RECORDED INFORMATION
[Start of Attachment]

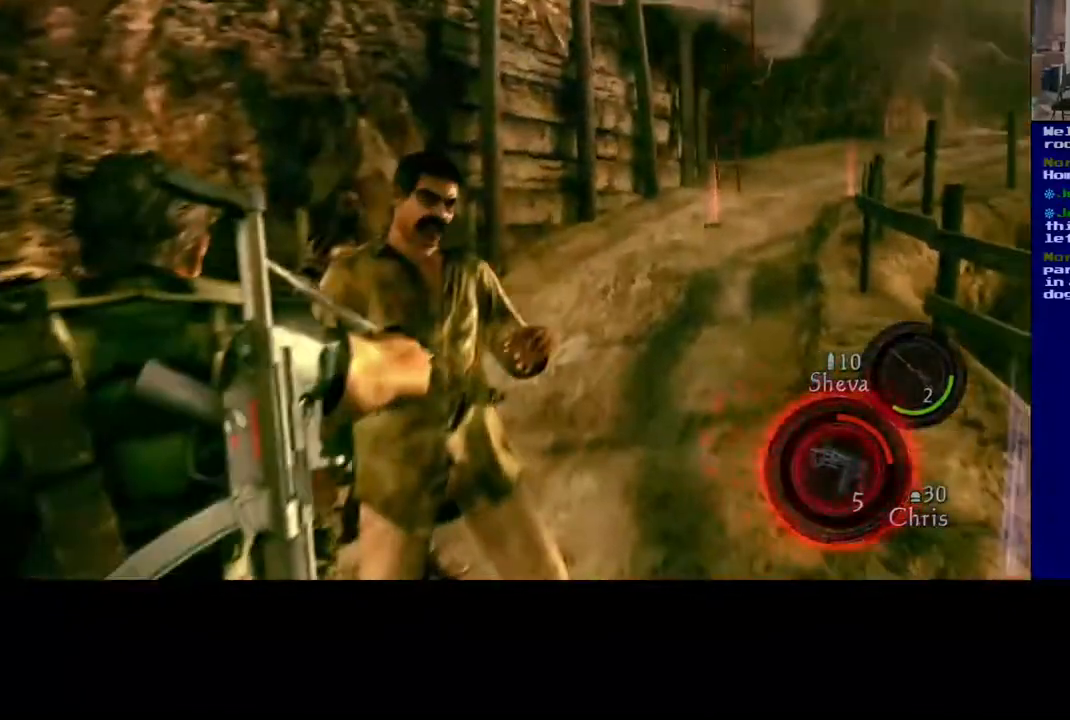
{"buttons": ["R2"], "left_stick": "center", "right_stick": "center", "events": [[33, "R2", "down"], [83, "right_stick", "right"], [167, "R2", "up"], [183, "right_stick", "center"], [250, "R2", "down"], [400, "R2", "up"], [467, "R2", "down"]]}
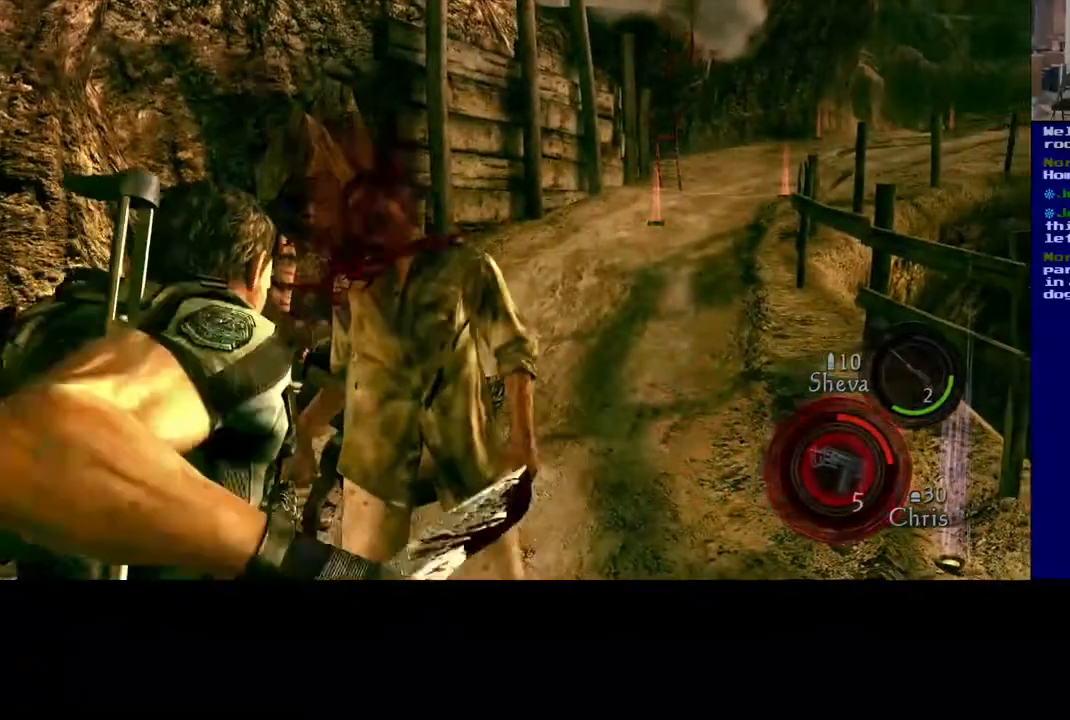
{"buttons": ["R2"], "left_stick": "center", "right_stick": "center", "events": [[117, "R2", "up"], [217, "R2", "down"], [350, "R2", "up"], [433, "R2", "down"]]}
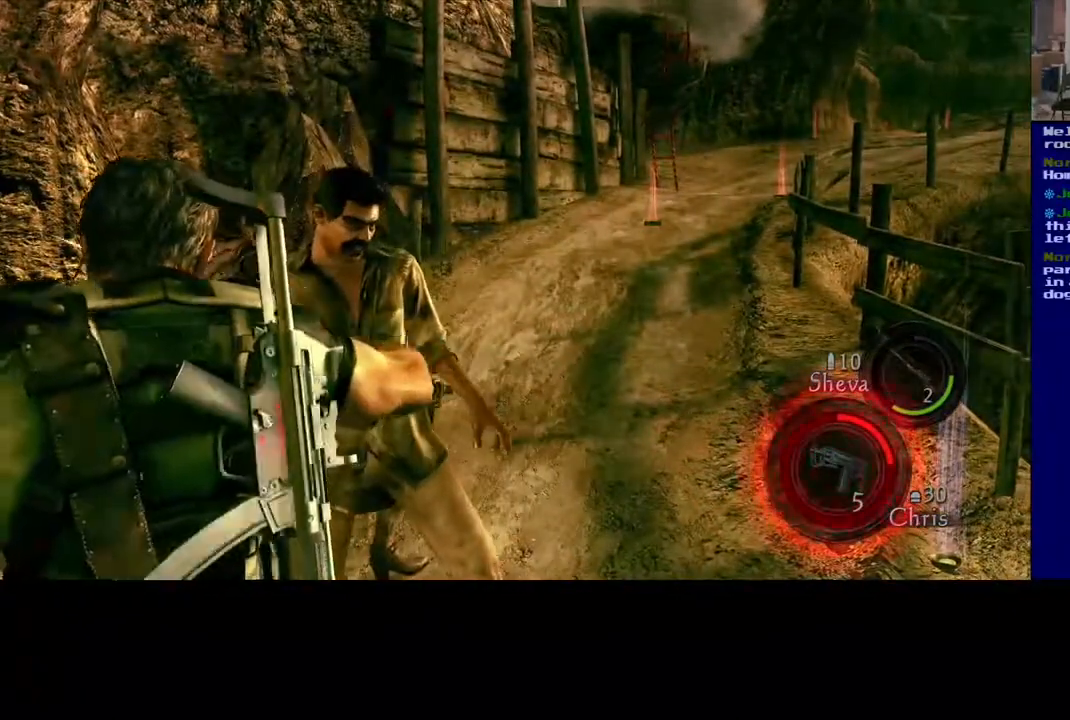
{"buttons": ["R2"], "left_stick": "center", "right_stick": "center", "events": [[83, "R2", "up"], [167, "R2", "down"]]}
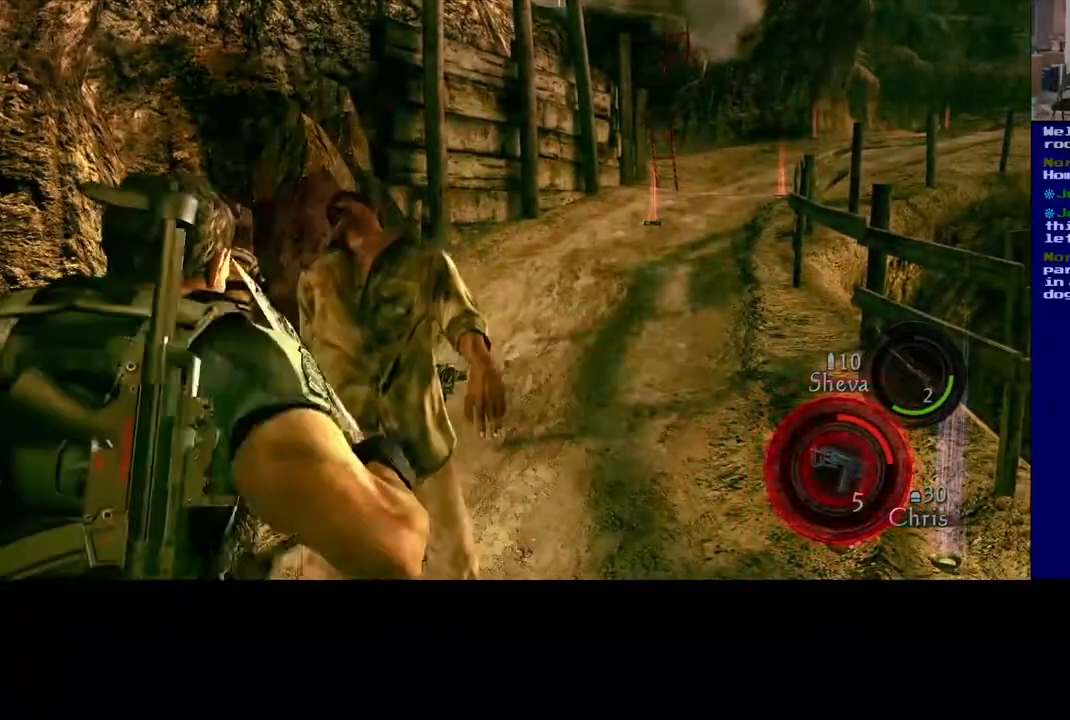
{"buttons": ["R2"], "left_stick": "center", "right_stick": "center", "events": [[50, "R2", "up"], [150, "R2", "down"], [300, "R2", "up"], [400, "R2", "down"]]}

[End of Attachment]

WORK ORDER
An exact copy of the listing is needed, minus its pictures.

SOLUTION TO THIS EXERCISE
{"buttons": ["R2"], "left_stick": "center", "right_stick": "center", "events": [[33, "R2", "down"], [83, "right_stick", "right"], [167, "R2", "up"], [183, "right_stick", "center"], [250, "R2", "down"], [400, "R2", "up"], [467, "R2", "down"]]}
{"buttons": ["R2"], "left_stick": "center", "right_stick": "center", "events": [[117, "R2", "up"], [217, "R2", "down"], [350, "R2", "up"], [433, "R2", "down"]]}
{"buttons": ["R2"], "left_stick": "center", "right_stick": "center", "events": [[83, "R2", "up"], [167, "R2", "down"]]}
{"buttons": ["R2"], "left_stick": "center", "right_stick": "center", "events": [[50, "R2", "up"], [150, "R2", "down"], [300, "R2", "up"], [400, "R2", "down"]]}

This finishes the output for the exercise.